I suppose we’ll see, won’t we?
24
If it sounds like a date, looks like a date and plays out like a date, then it’s a date, right? That’s what I’m telling myself, to keep myself in the right frame of mind, to psych myself up to ask Jordan out.
I’m caked in makeup, I’m wearing an incredibly complicated bra that is doing so much I feel like I should be paying it a salary, and I must have spent forty-five minutes with my straighteners, pulling and twisting my long blonde locks to make curls – curls that will surely drop within the hour, but they’ll be there when I ask him out at least. Hopefully that’s enough.
Apparently it could snow (but I am trying to look sexy) so I’ve teamed my black mini dress with my over-the-knee boots. I can throw on my big coat, to head out, but so long as I look fire when I ask then maybe, just maybe, he might say yes. Failing that, if I’m not quite as sizzling as I’m aiming for, then hopefully going out with me will be mildly more entertaining than sitting in a room alone, so he still might say yes.
I strike a pose, leaning on the wall slightly, popping my hip just a little, and then knock the adjoining door.
Unless… oh God. What if he already has plans? What if he’s already got a date booked in? He had what I can only describe as groupies fawning all over him after his speech. I wouldn’t be surprised if he had a date – I’d be surprised if he had only one date. Shit.
Too late now. I’ve already knocked. And now I’m staring at the door, wondering whether to panic about the fact he probably already has a date, or that I don’t think I know how to flirt any more. The only thing I got from Paige was that I should bite him.
I can hear movement behind the door so there’s no time to strategise (I’m probably not going to bite him though) and then it opens, Jordan appears, and his eyes widen.
‘Wow,’ he blurts. ‘Look at you.’
My brain goes blank, my mouth goes dry, I can’t move a muscle. I wasn’t expecting a reaction from him and it has completely disarmed me. I’m sure no time has passed at all, but it feels like I’m frozen. What do I do? What do I say? How am I fucking this up already?
Suddenly it occurs to me, Jordan’s speech from earlier, about knowing your worth. If I tell myself that I’m a £6 bottle of water, then maybe I can convince him of that too. I can do this.
‘This old thing?’ I joke.
I try to keep my tone light, easy-breezy. I want to seem casual but with an undertone of desire. He needs to know I want to spend the evening with him, if I want him to say yes.

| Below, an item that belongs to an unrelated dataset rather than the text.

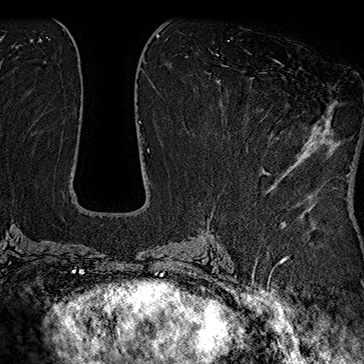
Breast MRI (dynamic contrast-enhanced), one axial slice; slice 82 of 160 in the series (ordered by position); cropped to one breast; dynamic contrast-enhanced series, time point 2 of 7 at this slice position (early post-contrast); 1.5 T; TE 2.8 ms, TR 5.4 ms; 364 × 364 image matrix, field of view 256 × 256 mm. Female patient.
Outlined on this slice (semi-automatically segmented with operator editing):
- enhancing-tissue mask used for the functional tumour volume (all voxels passing the contrast-enhancement thresholds inside the analysis volume; usually the tumour): bounding box <256,59,282,118> (left, top, right, bottom; pixels)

‘Are you going somewhere nice?’ he asks.
‘I thought it might be nice to go out for dinner, see the city,’ I tell him. ‘I wondered if you had any recommendations for me?’
‘I can think of a few places,’ he replies, leaning on the doorframe, matching my body language. ‘It depends what you fancy…’
What I fancy is him, but I probably shouldn’t say that, should I? Unless it will help…
‘What I fancy is you coming with me,’ I tell him.
And there it is, I’ve said it. I was bold and flirty and not myself, but the genie is out of the bottle now. Now I need to see what he says.
He raises an eyebrow, like he wasn’t expecting me to say that (neither was I) but then he grins, letting me know it’s not an unpleasant surprise.
‘I’ll get ready right now, give me fifteen minutes,’ he replies.
There’s a spring in his step as he dashes into his room to get ready.
Most surprisingly of all, he leaves the adjoining door open. Shit, it’s working, I’ve got his guard down. It does cross my mind that now could be the perfect time to slink in there, swap the contract (it’s in my handbag, it would only take me a second or two to grab it) but the adjoining door is in the main entrance way to our rooms, meaning you can’t really see into the main part of the rooms from it, so I can’t tell if he’s in the bedroom or the bathroom. If he were in the bathroom then maybe, just maybe I could have time to get in there and do it. But if he’s in the bedroom, and I casually stroll in while he’s changing, what would I say? Or worse, say he walked out of the bathroom and caught me in the act – how would I explain myself?
I know it’s going to sound crazy, because I’ve been trying so hard to get this door open, to get in there and shoot my shot but… well, if I mess this up, if he catches me, then our date won’t happen, will it? And I know I’m here for work, not to hang out with Jordan, but I like him, he intrigues me, and if I think with my heart instead of my head, the thing I want the most right now is to go to dinner with him.
Don’t look at me like that. The plan was always going to be to try to switch the contracts after we had dinner, so I’m sticking with that, playing it safe. No point messing things up now, by getting ahead of myself.
Soon enough he reappears, dressed up, hair styled and smelling sensational. I don’t know what aftershave he’s wearing, but diffuse it into my room.
‘Ready?’ he asks me.
I think so…
‘Ready,’ I reply. ‘So, where are you taking me?’